*** Opening of EXERCISE INPUTS ***

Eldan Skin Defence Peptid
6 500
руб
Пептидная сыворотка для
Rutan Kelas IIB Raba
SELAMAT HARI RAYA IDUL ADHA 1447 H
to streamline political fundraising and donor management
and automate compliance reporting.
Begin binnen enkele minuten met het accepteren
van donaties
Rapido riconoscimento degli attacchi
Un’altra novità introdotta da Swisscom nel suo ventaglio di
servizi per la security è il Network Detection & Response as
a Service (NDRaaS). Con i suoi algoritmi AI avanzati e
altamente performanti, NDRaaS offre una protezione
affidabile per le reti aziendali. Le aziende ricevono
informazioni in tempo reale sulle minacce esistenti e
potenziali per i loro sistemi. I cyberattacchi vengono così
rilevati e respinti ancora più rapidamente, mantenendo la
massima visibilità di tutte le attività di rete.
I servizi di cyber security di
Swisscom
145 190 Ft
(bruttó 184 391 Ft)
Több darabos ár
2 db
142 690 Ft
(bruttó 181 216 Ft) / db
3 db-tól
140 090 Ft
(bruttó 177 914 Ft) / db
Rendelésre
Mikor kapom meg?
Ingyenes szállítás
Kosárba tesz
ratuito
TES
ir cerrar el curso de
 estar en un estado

*** Close of EXERCISE INPUTS ***
*** Opening of EXERCISE INPUTS ***

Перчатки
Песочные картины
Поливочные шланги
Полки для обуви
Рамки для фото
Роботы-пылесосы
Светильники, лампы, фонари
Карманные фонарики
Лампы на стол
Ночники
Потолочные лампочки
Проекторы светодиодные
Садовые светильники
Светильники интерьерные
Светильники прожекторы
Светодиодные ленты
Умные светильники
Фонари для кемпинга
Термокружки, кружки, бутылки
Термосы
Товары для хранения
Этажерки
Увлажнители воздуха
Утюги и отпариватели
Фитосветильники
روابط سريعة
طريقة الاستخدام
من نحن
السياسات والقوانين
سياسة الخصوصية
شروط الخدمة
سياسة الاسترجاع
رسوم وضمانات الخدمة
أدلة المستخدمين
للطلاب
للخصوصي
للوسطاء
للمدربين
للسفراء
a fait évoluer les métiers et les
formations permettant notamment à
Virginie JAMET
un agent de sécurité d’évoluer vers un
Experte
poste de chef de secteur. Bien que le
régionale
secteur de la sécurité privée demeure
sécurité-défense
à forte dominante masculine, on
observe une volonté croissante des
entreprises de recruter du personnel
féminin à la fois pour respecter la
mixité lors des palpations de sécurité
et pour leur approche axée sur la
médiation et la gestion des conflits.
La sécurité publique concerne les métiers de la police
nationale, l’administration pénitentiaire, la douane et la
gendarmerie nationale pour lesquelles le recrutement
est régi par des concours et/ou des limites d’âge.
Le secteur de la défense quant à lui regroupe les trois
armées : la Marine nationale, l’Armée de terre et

*** Close of EXERCISE INPUTS ***

## WORK TO BE COMPLETED
Put the text from the line containing "Eldan Skin Defence Peptid" through the line containing "altamente performanti, NDRaaS" into a JSON list of strings, one string per line, with both end lines included and blank lines skipped. Include no other lines.

## WRITTEN ANSWER
[
  "Eldan Skin Defence Peptid",
  "6 500",
  "руб",
  "Пептидная сыворотка для",
  "Rutan Kelas IIB Raba",
  "SELAMAT HARI RAYA IDUL ADHA 1447 H",
  "to streamline political fundraising and donor management",
  "and automate compliance reporting.",
  "Begin binnen enkele minuten met het accepteren",
  "van donaties",
  "Rapido riconoscimento degli attacchi",
  "Un’altra novità introdotta da Swisscom nel suo ventaglio di",
  "servizi per la security è il Network Detection & Response as",
  "a Service (NDRaaS). Con i suoi algoritmi AI avanzati e",
  "altamente performanti, NDRaaS offre una protezione"
]